Other students said different hairstyles garnered vastly different responses from both Black and non-Black students, noting a sense of surveillance and disproportionate commentary surrounding Black hair, especially regarding curl patterns. “I don’t wear my natural hair very often,” Gaskin-West said. “I have 4A hair, so it’s really coily and I have a lot of shrinkage. People are very weird — they do this thing where they feel like they have to prove that they really like natural hair and give very overzealous compliments. I’m like, ‘Be normal.’”
Zigbuo added that this perception tends to be gendered and racialized. “When I took out my locs and got the afro, it was like night and day,” he said. “I will receive more attention for sure. I feel like the afro makes me look more approachable and less intimidating — less aggressive.”
For some, braiding is not just about community or ease, but a reclamation of identity, individuality, and agency. “I’ve always struggled with my hair, as I attended predominantly white institutions all my life until high school and I was the subject of bullying for many years,” Ibewuike said. “[Styling hair] is a full circle moment for me, and I think it’s very important.”
Hair braiding and protective styling provide safety and security for Black students, but also act as an avenue for creativity. This was one of the main reasons why Agyare said she takes the time to braid her hair in protective styles. “I see it as something to have safety in,” she said.
Similarly, Keita said protective styles provide an element of control that can be both comforting and creative. “I think it goes back to that form of protection where, because my hair’s put away, I can kind of control perceptions about me, which is really unfortunate and sad, but I still think it’s a form of empowerment and creativity,” Keita said.

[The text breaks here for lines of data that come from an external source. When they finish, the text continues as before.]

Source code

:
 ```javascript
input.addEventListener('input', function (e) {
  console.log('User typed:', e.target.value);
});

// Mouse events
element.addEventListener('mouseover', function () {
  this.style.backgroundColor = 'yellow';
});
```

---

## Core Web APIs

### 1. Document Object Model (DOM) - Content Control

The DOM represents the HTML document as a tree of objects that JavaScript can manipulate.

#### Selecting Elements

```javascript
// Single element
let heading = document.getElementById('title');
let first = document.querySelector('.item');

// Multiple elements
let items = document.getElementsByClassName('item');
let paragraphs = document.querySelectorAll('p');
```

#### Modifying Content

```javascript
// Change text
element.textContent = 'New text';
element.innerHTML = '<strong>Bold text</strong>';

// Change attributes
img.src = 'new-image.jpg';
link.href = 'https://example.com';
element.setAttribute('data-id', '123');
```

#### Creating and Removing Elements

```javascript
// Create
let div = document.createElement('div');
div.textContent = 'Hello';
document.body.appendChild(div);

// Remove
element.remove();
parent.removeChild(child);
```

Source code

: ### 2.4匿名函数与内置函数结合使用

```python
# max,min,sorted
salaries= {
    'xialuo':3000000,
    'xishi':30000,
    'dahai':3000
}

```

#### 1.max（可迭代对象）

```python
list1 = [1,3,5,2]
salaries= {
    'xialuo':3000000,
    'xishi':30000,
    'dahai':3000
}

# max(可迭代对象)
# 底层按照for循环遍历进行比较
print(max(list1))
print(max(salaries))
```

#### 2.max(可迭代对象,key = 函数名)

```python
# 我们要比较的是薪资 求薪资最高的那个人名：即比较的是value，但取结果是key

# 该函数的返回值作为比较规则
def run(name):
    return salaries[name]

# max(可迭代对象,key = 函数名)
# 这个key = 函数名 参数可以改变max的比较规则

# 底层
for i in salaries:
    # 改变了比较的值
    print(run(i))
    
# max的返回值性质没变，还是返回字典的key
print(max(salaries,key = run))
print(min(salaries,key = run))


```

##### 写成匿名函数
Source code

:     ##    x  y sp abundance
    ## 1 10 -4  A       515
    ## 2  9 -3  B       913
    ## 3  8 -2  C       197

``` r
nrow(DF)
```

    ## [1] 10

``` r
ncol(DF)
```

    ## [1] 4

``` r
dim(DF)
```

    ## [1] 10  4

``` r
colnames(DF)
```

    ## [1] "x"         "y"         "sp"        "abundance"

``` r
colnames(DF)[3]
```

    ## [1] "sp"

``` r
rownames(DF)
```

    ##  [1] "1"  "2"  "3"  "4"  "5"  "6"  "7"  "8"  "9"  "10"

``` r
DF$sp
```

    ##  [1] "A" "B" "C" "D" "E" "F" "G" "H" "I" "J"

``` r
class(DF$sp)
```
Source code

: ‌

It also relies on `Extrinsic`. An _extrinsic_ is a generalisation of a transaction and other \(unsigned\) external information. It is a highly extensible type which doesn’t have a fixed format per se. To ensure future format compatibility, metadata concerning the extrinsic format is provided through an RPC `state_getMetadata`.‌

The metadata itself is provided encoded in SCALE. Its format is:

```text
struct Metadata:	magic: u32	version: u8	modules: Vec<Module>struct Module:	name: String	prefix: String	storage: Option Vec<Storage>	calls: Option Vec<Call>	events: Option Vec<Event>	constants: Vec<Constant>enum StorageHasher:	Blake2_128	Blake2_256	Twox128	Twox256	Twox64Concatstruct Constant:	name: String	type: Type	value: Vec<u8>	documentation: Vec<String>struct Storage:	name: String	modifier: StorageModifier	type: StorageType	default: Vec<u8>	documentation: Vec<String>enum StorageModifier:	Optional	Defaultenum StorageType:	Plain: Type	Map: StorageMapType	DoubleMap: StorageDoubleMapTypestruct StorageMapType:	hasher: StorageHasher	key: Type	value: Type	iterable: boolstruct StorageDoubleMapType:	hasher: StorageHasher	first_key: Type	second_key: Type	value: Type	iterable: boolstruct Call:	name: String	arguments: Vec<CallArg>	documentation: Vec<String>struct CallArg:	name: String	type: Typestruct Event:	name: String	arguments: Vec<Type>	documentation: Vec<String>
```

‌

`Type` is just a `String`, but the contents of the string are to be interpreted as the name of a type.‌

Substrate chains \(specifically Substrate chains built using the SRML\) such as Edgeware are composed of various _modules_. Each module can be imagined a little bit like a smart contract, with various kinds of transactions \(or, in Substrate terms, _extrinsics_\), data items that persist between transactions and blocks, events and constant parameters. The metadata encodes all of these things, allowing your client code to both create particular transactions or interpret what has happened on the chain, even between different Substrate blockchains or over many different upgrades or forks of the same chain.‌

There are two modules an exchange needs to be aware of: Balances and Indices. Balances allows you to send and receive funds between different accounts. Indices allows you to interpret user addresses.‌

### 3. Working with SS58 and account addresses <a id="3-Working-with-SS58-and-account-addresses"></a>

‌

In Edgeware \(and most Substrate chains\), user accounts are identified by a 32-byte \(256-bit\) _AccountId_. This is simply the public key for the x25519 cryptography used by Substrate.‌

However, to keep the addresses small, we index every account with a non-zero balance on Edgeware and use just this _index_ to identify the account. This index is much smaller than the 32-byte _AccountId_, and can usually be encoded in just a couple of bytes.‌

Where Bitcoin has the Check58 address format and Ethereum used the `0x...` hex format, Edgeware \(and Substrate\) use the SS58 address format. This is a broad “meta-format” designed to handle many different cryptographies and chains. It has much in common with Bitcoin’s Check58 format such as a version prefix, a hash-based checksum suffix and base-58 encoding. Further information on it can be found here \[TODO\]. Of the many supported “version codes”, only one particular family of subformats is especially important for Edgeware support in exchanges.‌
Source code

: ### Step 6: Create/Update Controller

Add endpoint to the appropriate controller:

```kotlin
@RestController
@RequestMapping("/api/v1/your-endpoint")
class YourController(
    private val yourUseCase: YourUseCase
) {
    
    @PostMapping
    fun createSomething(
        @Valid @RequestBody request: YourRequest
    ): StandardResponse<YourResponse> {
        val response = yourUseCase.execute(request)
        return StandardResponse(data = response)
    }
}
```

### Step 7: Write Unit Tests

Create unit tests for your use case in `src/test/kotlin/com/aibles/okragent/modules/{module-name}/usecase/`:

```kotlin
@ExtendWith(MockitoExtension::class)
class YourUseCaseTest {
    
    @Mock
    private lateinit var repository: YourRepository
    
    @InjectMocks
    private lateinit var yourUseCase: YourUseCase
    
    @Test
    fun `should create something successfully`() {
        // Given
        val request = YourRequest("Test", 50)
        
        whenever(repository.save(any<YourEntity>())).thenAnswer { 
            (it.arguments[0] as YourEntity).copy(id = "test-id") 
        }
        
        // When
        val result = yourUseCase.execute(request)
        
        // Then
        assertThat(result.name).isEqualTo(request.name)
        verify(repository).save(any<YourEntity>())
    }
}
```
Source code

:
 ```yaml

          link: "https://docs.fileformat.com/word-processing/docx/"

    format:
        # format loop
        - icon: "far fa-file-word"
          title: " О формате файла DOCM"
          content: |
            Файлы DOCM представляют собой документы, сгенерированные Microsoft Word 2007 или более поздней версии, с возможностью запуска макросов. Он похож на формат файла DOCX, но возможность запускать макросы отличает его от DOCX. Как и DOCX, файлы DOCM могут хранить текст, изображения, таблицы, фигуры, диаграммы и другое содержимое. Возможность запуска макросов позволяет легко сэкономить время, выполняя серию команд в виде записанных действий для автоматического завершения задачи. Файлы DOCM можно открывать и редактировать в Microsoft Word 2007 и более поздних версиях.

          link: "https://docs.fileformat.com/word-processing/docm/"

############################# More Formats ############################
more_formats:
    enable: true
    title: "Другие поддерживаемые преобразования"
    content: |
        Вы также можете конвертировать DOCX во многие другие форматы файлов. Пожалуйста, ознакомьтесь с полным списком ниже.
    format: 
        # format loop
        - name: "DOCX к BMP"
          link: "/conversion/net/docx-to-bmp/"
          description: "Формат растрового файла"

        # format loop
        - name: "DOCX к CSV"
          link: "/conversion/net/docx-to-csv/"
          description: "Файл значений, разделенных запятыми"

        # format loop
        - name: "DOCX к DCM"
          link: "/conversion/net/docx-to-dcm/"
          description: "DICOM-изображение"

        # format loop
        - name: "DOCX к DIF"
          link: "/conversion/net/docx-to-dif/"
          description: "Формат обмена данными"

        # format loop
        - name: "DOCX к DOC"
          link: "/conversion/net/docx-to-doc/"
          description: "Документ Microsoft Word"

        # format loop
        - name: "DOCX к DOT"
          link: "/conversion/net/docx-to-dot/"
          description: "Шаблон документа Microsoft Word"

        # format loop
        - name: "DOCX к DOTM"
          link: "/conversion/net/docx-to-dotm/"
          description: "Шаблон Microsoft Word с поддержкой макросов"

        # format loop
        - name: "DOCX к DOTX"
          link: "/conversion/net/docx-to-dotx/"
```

Hair styling acts as a kind of shared language among Black students, Wills said. “We know if you’re having a good hair day or a bad hair day,” he said. “Like there’s just appreciation for the artistry behind hair, creativity, and the personality that you show through hair. It’s completely missed by people that aren’t aware of how really important it is here.”
Hair braiding also provides a way for students to connect with one another. “For my friends who don’t use protective styles, I have loved getting the chance to share the process with them as well,” Vieira wrote.
Many students asserted a sense of solidarity and pride in navigating hair’s complicated intersection of heritage, personal identity, community, and respectability.
“It’s easy to say this, but I think we should give ourselves the same grace that we give people who can just wake up out of bed and put their hair in a messy bun with a claw clip,” Zigbuo said. “It doesn’t need to be that serious in this environment. And for white peers, take it upon yourself to learn about the nuances that come with hair. All the people we go to school with, they’re going to be the next CEOs, they’ll be the next doctors, lawyers — and if they can’t differentiate between braids or an afro, how are you relating to your colleagues.”
Gaskin-West also noted the privilege of having hair that is immediately taken to be “presentable.” “I want people to know that no matter what your hair looks like, your hair is done,” she stated. “People with straight hair never have to worry about the state of their hair in the way that we worry about ours. Your hair — whatever it looks like — it is done.”